A magazine ad for Healthy House electromagnetic protection devices featured extracts from WHO (World Health Organization) and European Parliamentary Assembly papers such as "radiofrequency electromagnetic fields classified as possibly carcinogenic" and offered "advice on reducing your exposure to electromagnetic fields". The ad stated "To see our wide range of detective and protective products: [URL]" and featured four of these products, each with an image. Under the heading "Air Low Radiation Earphones" text stated "Reduces radiation at the head by over 99% Helps guard against potential mobile phone use health risks" and under the heading "Blocsock Mobile Phone Shield" text stated "Helps reduce the radiation from your mobile phone penetrating into your head and body".
The complainant challenged whether:
1. the implication in the ad that electromagnetic radiation posed a risk to health was misleading and could be substantiated; and
2. the claims that "Air Low Radiation Earphones" and "Blocsock Mobile Phone Shield" had an effect on electromagnetic radiation were misleading and could be substantiated.
The Healthy House Ltd acknowledged the complaint, but declined to comment on the case.
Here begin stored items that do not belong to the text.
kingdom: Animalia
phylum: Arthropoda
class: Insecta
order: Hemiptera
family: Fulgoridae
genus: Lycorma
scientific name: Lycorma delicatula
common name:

The ASA was disappointed that The Healthy House Ltd did not engage with the investigations process.
1. & 2. Upheld
The ASA noted that the extracts quoted in the ad referred to health problems relating to electromagnetic radiation, including the potential for it to be a carcinogen. We also noted that the ad made several references to protection and the reduction of exposure, and considered that consumers were likely to understand from the ad that electromagnetic radiation could cause a risk to health. We noted that The Healthy House had not provided any evidence to demonstrate that electromagnetic radiation posed a risk to health, or that the products featured had an effect on electromagnetic radiation. Although we acknowledged that many of the references to the potential ill-effects of electromagnetic radiation were extracts from official papers, we considered that isolated extracts of this kind, in the absence of other evidence or the wider context of the research in which they were set, were likely to mislead. We therefore concluded that the claims in the ad were misleading and had not been substantiated.
The ad breached CAP Code (Edition 12) rules
Marketing communications must not materially mislead or be likely to do so.
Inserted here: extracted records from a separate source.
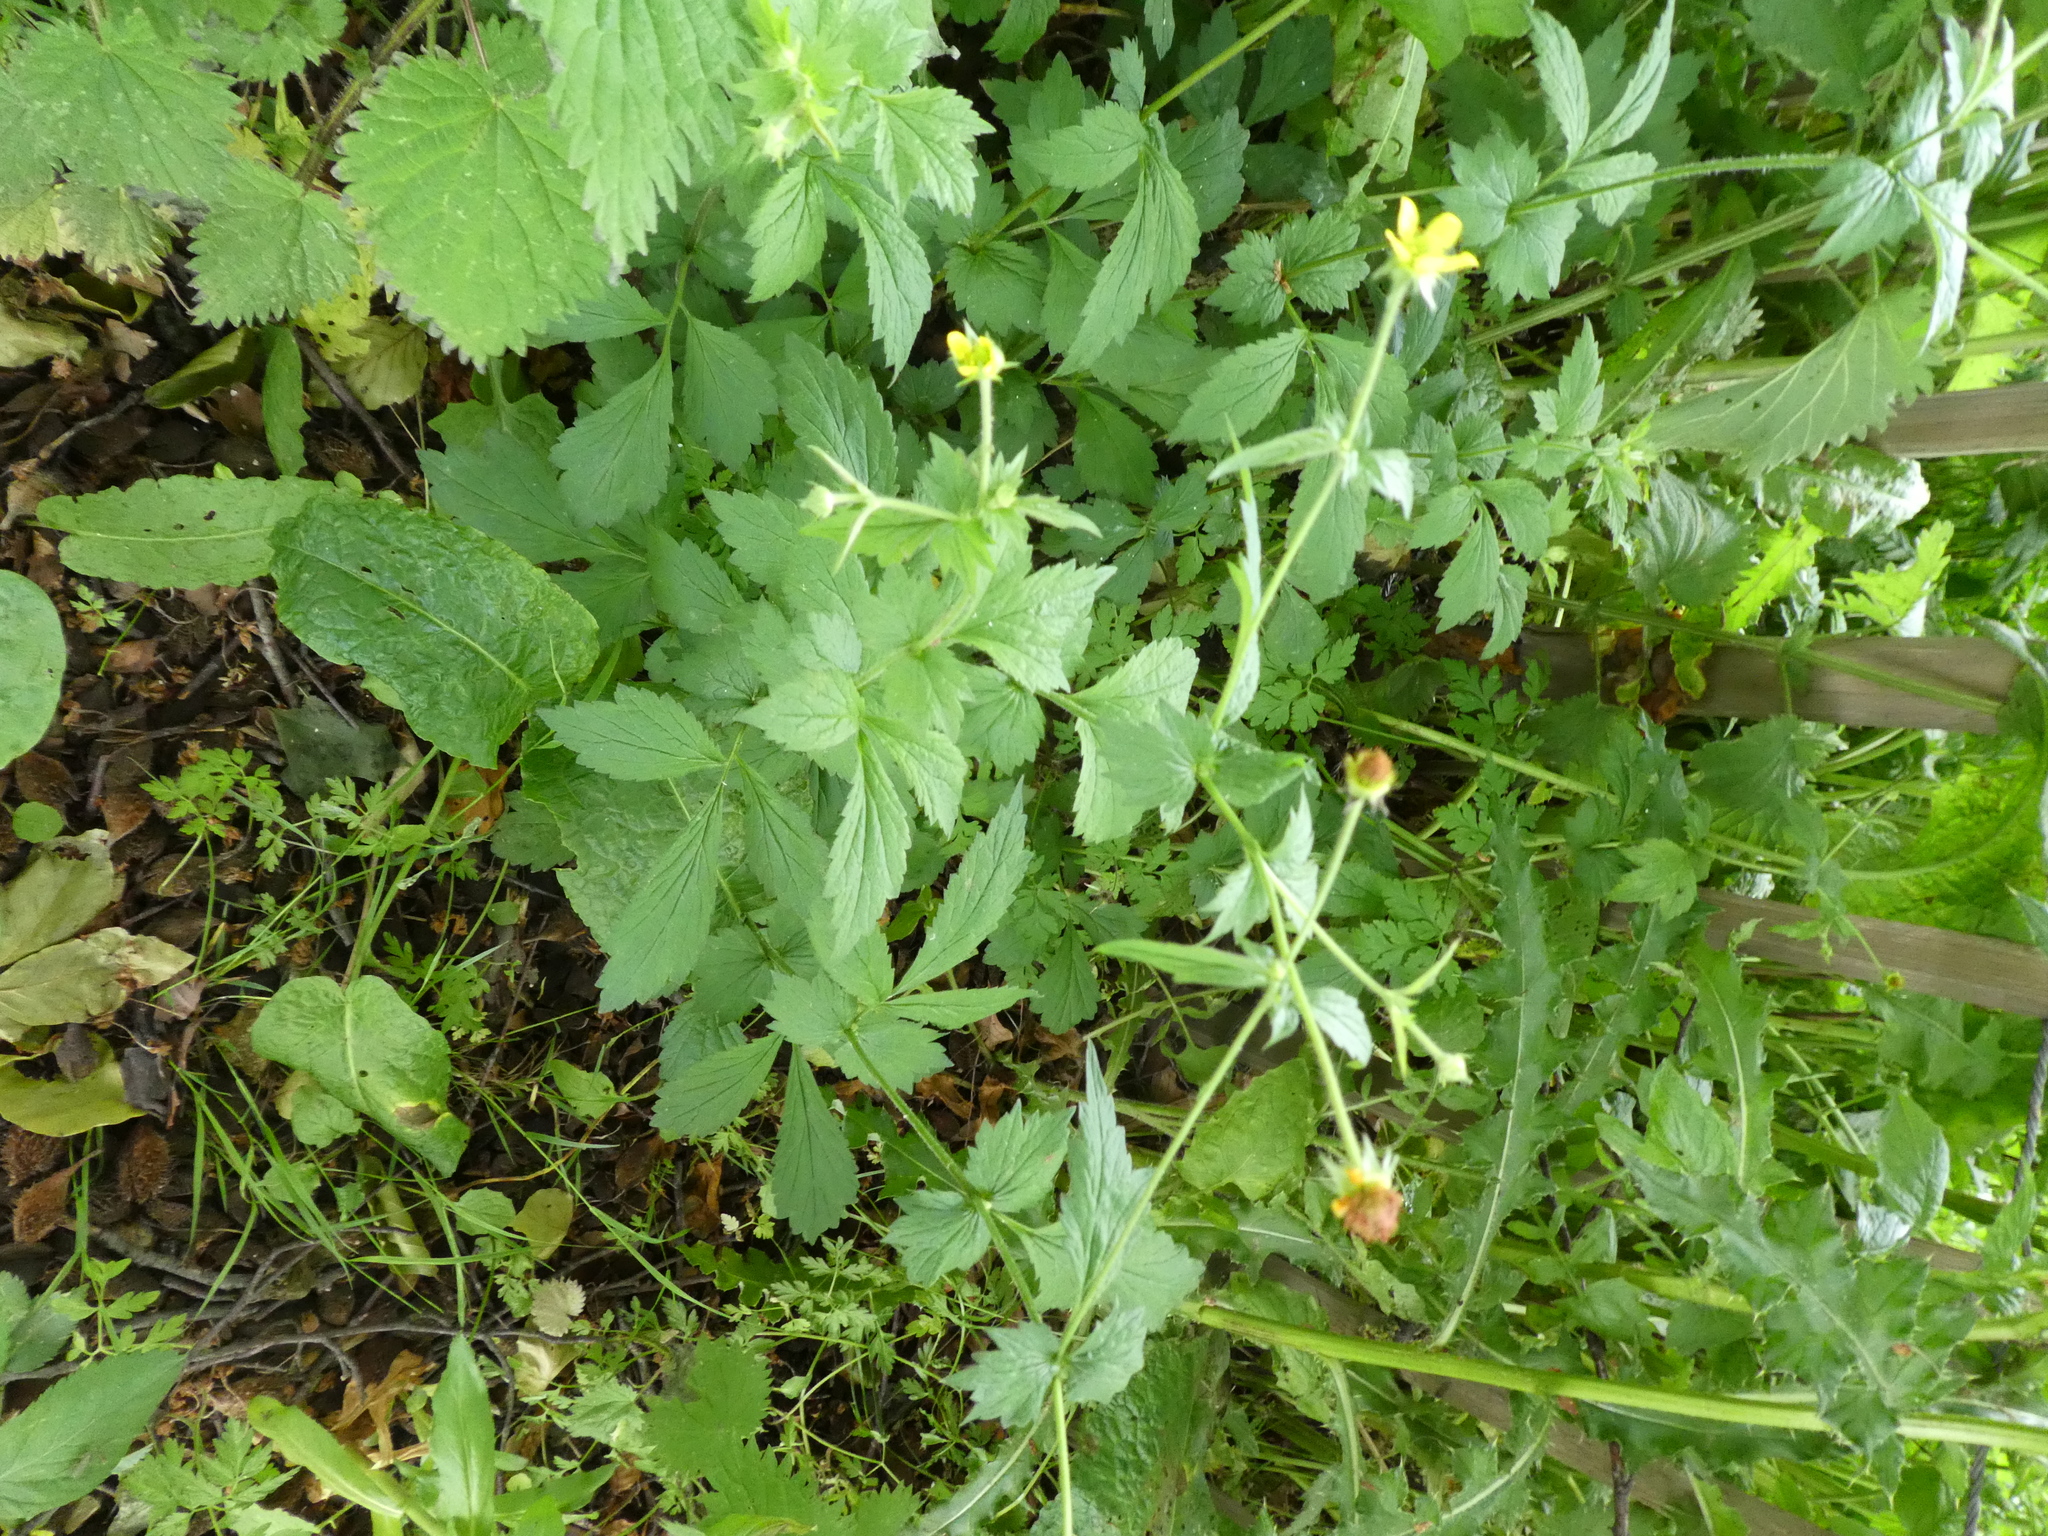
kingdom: Plantae
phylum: Tracheophyta
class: Magnoliopsida
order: Rosales
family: Rosaceae
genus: Geum
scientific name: Geum urbanum
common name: Wood avens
Before distributing or submitting a marketing communication for publication, marketers must hold documentary evidence to prove claims that consumers are likely to regard as objective and that are capable of objective substantiation. The ASA may regard claims as misleading in the absence of adequate substantiation.
Objective claims must be backed by evidence, if relevant consisting of trials conducted on people. Substantiation will be assessed on the basis of the available scientific knowledge.
Medicinal or medical claims and indications may be made for a medicinal product that is licensed by the MHRA, VMD or under the auspices of the EMA, or for a CE-marked medical device. A medicinal claim is a claim that a product or its constituent(s) can be used with a view to making a medical diagnosis or can treat or prevent disease, including an injury, ailment or adverse condition, whether of body or mind, in human beings.
Secondary medicinal claims made for cosmetic products as defined in the appropriate European legislation must be backed by evidence. These are limited to any preventative action of the product and may not include claims to treat disease. (Medicines, medical devices, health-related products and beauty products).
The ad must not appear again in its current form. We told The Healthy House Ltd to ensure that they held evidence to support their claims.